• Aim of the exercise
For each line below with the word "Gegner", write out a copy.

Saved entries:
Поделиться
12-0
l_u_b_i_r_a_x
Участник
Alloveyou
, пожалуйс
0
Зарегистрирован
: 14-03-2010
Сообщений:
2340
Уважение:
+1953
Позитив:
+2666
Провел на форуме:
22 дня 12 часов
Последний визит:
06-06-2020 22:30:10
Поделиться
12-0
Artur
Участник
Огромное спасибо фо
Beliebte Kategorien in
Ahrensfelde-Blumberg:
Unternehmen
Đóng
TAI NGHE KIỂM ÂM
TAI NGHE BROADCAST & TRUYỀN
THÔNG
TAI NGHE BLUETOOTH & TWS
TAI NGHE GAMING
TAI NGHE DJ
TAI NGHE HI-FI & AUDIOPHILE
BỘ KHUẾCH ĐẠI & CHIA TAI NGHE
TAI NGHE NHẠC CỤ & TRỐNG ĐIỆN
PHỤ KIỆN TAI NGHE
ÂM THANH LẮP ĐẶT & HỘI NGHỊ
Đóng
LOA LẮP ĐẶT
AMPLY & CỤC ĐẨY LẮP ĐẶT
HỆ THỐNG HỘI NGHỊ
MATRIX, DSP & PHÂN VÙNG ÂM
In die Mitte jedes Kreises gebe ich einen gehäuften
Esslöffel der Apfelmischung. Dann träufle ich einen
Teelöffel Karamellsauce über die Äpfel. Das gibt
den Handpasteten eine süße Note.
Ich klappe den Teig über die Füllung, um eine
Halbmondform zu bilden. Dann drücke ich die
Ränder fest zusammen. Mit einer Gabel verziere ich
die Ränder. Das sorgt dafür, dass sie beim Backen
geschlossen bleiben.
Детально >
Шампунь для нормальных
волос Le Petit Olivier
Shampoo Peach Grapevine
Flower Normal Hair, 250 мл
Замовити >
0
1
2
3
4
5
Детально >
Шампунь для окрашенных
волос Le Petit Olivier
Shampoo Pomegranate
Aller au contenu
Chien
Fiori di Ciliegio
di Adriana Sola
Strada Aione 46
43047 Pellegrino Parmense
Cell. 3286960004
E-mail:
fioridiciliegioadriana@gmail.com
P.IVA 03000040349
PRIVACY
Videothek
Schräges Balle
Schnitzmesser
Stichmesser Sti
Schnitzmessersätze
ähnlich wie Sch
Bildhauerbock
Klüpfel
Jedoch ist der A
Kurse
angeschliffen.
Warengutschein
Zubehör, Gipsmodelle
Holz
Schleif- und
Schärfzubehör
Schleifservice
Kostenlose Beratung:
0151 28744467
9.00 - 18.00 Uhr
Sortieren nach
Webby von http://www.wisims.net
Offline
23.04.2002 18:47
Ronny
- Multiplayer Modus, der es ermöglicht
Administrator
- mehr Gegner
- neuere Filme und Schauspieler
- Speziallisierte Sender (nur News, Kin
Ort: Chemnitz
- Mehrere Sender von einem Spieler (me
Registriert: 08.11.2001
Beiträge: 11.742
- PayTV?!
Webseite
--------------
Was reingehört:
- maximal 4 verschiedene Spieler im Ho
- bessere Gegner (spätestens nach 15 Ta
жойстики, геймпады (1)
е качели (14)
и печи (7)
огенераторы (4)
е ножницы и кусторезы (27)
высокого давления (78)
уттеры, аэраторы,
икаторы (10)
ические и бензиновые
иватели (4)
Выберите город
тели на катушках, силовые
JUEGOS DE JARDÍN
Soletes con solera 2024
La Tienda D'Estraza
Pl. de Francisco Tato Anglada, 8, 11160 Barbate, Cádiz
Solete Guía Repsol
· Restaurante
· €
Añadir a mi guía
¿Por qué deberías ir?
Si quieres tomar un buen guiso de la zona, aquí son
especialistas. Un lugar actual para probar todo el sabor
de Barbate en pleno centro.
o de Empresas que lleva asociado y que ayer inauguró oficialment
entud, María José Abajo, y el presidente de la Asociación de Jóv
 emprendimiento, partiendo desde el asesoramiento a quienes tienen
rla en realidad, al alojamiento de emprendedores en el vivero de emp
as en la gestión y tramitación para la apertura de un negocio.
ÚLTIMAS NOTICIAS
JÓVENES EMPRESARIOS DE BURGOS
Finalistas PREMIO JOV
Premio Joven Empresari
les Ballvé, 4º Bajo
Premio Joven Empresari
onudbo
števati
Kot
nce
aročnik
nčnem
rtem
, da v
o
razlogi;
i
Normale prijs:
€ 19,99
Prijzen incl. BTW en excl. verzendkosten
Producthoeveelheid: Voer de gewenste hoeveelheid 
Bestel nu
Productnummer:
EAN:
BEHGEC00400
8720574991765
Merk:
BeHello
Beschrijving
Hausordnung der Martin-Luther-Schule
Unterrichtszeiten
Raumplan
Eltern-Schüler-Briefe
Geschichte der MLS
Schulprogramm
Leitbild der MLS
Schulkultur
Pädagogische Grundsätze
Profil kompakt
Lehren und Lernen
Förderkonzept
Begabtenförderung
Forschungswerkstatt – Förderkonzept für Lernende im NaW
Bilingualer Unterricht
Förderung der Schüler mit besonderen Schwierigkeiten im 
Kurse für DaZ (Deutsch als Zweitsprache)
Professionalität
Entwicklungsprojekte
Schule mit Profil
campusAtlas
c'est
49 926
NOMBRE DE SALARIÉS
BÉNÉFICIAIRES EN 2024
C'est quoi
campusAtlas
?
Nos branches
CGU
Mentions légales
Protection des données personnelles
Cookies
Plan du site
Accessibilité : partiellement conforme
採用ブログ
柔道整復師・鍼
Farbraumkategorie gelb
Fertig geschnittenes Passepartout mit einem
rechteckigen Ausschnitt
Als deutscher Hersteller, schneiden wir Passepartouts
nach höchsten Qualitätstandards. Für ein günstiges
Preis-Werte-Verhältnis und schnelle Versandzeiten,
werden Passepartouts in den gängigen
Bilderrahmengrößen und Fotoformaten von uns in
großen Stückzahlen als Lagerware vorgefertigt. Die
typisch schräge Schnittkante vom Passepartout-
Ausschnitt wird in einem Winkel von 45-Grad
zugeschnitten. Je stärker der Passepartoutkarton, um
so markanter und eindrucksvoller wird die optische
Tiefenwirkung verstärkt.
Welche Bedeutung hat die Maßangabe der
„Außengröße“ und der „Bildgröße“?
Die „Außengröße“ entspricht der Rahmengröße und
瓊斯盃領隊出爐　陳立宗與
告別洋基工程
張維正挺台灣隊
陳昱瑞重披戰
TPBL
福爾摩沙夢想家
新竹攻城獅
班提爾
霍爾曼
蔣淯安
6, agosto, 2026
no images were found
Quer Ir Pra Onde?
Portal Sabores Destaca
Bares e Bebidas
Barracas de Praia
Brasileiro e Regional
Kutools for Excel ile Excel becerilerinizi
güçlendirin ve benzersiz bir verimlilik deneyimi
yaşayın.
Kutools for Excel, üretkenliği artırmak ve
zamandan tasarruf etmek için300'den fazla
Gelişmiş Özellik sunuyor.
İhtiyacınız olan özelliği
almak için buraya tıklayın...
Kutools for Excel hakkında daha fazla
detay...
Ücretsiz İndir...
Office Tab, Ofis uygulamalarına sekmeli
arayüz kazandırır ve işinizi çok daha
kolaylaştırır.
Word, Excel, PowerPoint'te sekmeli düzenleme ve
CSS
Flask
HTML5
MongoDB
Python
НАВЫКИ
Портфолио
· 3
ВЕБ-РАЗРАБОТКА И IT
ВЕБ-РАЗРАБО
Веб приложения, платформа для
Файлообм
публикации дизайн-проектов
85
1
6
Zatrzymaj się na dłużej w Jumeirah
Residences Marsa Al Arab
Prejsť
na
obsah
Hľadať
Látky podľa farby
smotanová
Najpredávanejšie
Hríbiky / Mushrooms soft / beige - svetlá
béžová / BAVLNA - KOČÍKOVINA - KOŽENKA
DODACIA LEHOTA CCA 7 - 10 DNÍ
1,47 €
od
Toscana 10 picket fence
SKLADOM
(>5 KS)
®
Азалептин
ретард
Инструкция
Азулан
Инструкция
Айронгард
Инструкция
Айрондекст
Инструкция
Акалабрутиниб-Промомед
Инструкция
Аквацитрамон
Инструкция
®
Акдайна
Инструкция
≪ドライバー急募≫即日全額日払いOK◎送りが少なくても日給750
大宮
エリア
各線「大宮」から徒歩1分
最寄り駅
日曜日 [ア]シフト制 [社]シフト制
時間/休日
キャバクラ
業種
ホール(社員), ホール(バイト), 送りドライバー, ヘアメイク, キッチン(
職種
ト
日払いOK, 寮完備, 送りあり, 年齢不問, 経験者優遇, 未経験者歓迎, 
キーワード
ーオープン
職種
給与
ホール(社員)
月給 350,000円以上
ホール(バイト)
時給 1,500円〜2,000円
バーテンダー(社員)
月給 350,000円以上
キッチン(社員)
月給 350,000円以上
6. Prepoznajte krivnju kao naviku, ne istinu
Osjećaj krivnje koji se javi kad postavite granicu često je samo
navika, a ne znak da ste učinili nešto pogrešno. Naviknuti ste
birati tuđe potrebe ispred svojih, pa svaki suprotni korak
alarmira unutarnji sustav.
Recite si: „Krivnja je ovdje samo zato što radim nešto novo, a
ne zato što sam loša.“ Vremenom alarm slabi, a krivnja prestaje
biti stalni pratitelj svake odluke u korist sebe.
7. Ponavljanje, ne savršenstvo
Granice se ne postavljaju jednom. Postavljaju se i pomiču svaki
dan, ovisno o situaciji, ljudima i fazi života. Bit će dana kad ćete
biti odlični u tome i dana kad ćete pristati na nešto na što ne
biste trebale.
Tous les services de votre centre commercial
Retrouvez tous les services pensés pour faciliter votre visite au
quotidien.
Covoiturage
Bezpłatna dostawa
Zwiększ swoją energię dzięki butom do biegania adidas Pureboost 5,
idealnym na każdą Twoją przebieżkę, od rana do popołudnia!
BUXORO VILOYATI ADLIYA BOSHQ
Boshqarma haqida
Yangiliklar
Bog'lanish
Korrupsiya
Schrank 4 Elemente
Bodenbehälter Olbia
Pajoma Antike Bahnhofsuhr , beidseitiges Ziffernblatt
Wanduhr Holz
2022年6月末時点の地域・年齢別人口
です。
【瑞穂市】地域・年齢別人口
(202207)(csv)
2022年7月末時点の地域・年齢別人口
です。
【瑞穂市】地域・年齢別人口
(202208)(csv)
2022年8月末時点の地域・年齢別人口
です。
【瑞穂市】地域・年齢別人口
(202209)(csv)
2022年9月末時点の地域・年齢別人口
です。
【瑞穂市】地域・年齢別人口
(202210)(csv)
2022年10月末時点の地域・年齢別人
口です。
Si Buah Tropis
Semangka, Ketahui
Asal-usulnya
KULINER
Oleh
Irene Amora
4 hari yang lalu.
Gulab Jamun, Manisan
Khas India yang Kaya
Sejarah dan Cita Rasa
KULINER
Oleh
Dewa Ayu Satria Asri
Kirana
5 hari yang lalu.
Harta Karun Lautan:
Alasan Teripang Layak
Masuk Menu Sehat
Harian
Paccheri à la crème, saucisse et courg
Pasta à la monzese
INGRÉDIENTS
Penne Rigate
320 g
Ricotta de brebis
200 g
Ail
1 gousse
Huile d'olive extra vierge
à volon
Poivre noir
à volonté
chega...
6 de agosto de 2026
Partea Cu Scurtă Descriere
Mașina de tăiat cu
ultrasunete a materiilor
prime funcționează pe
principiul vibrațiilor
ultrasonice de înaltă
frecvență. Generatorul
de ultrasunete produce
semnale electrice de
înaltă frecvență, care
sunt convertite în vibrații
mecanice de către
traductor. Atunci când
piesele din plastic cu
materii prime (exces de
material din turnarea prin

• Answer for this exercise
- mehr Gegner
- bessere Gegner (spätestens nach 15 Ta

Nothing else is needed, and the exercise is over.